À son avis, certains États du Conseil de sécurité prétendent être soucieux de la situation humanitaire et des droits de l’homme en Syrie, « mais la réalité est tout autre, car ils jouent un rôle essentiel dans les souffrances du peuple syrien ». Ces États, estime-t-il, continuent de soutenir des organisations terroristes en Syrie et de cacher au Conseil de sécurité leurs méfaits, alors qu’elles criblent de missiles les civils à Damas, Alep et dans d’autres villes.
« Comme il transparaît dans les déclarations des représentants de ces États, dont l’Arabie saoudite et la Turquie, les organisations terroristes sont utilisées comme armes de chantage politique », a accusé le représentant syrien. « Comment parler de mettre fin à la tragédie du peuple syrien alors que la situation humanitaire est politisée par certains pour réaliser leurs objectifs? » s’est-il demandé.
D’après M. Ja’afari, le régime turc utilise son territoire « comme tremplin pour des dizaines de milliers de combattants terroristes étrangers et leur fournit des armes ». De plus, « il met en prison les douaniers, les juges et les journalistes qui dénoncent cette situation ». « Pourquoi l’ONU récompense-t-elle le régime du Président Erdogan en tenant le premier Sommet humanitaire à Istanbul? » s’est-il indigné.
M. Ja’afari a par ailleurs estimé que le rapport du Secrétaire général traitait de façon erronée de la situation humanitaire en Syrie. Niant que son gouvernement empêche l’entrée de l’assistance humanitaire, il a assuré, au contraire, qu’il acceptait d’acheminer l’assistance médicale à toutes les régions, « sauf les outils utilisés par les terroristes ». Le Gouvernement syrien, a-t-il noté, a accepté 19 des 26 demandes relatives au passage de convois, « or l’ONU n’a fait acheminer que trois convois ».
Le représentant a tenu à rappeler que son gouvernement était « prêt à mettre en œuvre toutes les mesures nationales qui s’imposent pour réduire la souffrance du peuple ». Mais, a-t-il averti, l’ONU en contrepartie doit coopérer avec le Gouvernement syrien et le consulter au lieu de le critiquer.
En conclusion, il a enjoint les membres du Conseil à résoudre le problème humanitaire « en traitant du terrorisme appuyé de l’extérieur, et non pas par des contributions financières présentées pour la forme dans des conférences ».

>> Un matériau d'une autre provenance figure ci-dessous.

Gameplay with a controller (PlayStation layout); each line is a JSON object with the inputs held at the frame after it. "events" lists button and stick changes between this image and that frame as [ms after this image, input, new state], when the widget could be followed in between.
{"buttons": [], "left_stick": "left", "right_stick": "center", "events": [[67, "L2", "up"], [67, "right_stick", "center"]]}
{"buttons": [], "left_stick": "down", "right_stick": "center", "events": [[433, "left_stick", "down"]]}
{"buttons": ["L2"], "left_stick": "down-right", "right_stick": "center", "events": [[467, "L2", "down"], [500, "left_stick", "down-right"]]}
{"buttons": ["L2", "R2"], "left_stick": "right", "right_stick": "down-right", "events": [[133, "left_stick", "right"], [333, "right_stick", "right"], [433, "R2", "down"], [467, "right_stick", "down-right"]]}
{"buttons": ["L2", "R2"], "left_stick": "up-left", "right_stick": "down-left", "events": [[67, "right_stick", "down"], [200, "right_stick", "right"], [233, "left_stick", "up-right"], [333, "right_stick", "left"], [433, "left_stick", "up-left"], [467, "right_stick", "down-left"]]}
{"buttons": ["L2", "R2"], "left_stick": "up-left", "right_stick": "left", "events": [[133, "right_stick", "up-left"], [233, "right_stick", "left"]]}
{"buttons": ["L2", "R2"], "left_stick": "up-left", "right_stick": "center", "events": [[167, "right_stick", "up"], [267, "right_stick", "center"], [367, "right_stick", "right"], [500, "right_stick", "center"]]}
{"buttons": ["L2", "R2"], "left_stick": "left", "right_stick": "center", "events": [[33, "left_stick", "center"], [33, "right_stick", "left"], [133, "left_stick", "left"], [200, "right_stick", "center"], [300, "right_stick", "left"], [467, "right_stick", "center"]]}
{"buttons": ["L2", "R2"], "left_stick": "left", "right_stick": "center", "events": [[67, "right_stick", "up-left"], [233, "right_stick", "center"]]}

La représentante des États-Unis, « frappée par le nombre de prétendus faits cités par le représentant de la Syrie qui mettent en péril la réputation des Nations Unies et des travailleurs humanitaires », a demandé au Secrétaire général adjoint de répondre à certaines allégations.
« La seule autorité que j’ai est de veiller à ce que nous réunissions les faits à partir des sources les plus dignes de foi possibles », a répondu M. O’Brien, garantissant la fiabilité des faits rapportés.
Le Conseil de sécurité était saisi d’un rapport du Secrétaire général*, en date du 19 mai dernier, sur la situation humanitaire en Syrie et l’application des résolutions 2139 (2014), 2165 (2014), 2191 (2014) et 2258 (2015) par toutes les parties au conflit.